START Data

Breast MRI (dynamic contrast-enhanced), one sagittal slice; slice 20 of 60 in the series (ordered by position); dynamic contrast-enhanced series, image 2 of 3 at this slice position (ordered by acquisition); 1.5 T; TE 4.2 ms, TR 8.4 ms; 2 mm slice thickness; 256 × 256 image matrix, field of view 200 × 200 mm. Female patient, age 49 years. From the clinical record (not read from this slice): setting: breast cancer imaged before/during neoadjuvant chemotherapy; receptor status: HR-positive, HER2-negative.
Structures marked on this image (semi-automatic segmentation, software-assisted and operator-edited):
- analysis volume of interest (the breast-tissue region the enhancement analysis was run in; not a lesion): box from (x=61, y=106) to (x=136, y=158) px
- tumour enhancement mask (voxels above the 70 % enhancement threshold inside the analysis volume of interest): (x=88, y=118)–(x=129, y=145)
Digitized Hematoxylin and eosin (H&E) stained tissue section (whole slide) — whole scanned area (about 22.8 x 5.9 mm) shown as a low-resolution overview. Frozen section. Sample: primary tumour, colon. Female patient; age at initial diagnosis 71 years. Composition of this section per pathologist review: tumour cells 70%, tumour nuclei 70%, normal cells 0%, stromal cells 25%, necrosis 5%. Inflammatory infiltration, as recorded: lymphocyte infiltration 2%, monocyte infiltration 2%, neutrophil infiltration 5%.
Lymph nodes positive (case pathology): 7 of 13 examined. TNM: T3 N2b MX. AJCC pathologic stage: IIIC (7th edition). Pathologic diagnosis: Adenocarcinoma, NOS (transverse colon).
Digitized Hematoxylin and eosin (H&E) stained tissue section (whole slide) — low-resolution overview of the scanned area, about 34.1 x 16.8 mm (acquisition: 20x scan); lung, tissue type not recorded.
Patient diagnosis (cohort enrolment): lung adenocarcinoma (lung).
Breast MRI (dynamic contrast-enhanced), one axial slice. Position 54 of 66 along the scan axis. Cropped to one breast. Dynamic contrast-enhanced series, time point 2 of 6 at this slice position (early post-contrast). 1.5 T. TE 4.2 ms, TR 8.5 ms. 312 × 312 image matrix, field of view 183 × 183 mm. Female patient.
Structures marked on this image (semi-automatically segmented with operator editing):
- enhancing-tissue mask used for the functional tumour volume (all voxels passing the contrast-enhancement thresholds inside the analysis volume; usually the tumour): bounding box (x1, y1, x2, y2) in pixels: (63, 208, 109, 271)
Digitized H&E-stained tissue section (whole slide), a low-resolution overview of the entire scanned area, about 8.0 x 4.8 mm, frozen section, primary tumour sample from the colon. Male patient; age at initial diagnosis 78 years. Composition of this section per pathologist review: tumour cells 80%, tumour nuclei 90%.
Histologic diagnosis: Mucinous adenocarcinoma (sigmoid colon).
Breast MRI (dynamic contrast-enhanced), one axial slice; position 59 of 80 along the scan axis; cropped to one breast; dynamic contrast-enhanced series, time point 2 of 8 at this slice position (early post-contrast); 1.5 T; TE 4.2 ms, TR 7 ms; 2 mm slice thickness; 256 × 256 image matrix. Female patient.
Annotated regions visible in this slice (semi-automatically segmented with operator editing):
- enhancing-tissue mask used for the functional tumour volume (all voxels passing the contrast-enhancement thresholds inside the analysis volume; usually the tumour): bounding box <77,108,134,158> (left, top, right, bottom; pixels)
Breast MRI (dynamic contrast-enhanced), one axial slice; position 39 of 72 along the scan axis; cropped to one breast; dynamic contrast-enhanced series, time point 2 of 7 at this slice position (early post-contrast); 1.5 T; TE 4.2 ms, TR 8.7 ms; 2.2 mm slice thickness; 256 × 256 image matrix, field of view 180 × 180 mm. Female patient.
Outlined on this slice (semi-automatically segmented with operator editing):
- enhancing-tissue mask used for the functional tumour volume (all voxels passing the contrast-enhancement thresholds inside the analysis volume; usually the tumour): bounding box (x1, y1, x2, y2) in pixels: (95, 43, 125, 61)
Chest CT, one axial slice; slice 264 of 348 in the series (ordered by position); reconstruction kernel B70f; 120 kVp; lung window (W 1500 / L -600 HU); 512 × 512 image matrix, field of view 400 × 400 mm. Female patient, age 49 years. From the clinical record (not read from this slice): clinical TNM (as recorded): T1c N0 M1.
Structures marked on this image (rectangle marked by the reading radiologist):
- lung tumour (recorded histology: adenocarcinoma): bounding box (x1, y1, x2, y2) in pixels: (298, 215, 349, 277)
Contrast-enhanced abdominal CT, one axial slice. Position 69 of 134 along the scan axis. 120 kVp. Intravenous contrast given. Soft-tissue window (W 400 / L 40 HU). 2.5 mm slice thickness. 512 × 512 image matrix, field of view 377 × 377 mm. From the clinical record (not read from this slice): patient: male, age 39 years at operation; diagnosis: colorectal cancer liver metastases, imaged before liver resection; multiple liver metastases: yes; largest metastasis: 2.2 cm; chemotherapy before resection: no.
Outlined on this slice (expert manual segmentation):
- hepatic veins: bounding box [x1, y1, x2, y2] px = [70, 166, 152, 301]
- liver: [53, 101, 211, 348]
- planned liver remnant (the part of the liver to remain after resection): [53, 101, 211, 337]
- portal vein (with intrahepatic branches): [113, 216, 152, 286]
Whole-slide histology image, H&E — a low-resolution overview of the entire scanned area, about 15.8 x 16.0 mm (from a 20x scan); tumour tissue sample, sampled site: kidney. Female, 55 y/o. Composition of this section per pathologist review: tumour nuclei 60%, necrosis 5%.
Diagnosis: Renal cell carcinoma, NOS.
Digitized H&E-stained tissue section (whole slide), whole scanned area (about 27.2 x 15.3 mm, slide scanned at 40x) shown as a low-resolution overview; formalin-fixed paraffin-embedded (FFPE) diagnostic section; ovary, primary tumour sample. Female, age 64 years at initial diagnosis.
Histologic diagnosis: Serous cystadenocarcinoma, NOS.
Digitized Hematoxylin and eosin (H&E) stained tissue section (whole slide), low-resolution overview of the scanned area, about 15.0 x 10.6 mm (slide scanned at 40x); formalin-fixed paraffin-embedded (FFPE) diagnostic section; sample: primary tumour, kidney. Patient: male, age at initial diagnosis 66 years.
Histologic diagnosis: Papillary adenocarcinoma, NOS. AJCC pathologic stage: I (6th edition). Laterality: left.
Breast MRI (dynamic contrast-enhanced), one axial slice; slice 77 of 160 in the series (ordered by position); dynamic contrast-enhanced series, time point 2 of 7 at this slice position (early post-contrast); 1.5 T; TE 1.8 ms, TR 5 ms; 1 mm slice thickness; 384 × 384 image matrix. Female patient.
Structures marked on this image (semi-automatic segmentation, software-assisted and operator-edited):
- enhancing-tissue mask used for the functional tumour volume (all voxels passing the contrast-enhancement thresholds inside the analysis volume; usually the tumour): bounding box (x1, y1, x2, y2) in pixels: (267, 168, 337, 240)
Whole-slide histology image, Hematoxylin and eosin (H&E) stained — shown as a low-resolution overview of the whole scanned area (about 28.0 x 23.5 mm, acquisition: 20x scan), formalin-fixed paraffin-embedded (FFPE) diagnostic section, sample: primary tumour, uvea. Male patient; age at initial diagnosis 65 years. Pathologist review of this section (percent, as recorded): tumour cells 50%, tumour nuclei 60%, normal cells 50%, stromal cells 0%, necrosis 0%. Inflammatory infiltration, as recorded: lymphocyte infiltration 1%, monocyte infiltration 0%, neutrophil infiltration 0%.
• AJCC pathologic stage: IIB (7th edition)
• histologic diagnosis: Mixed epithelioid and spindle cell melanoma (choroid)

END Data

Above are the entries. Copy exactly the part that opens with the line containing "Chest CT, one" and closes with the line containing "Structures marked on this image (rectangle", and no more.

Chest CT, one axial slice; slice 264 of 348 in the series (ordered by position); reconstruction kernel B70f; 120 kVp; lung window (W 1500 / L -600 HU); 512 × 512 image matrix, field of view 400 × 400 mm. Female patient, age 49 years. From the clinical record (not read from this slice): clinical TNM (as recorded): T1c N0 M1.
Structures marked on this image (rectangle marked by the reading radiologist):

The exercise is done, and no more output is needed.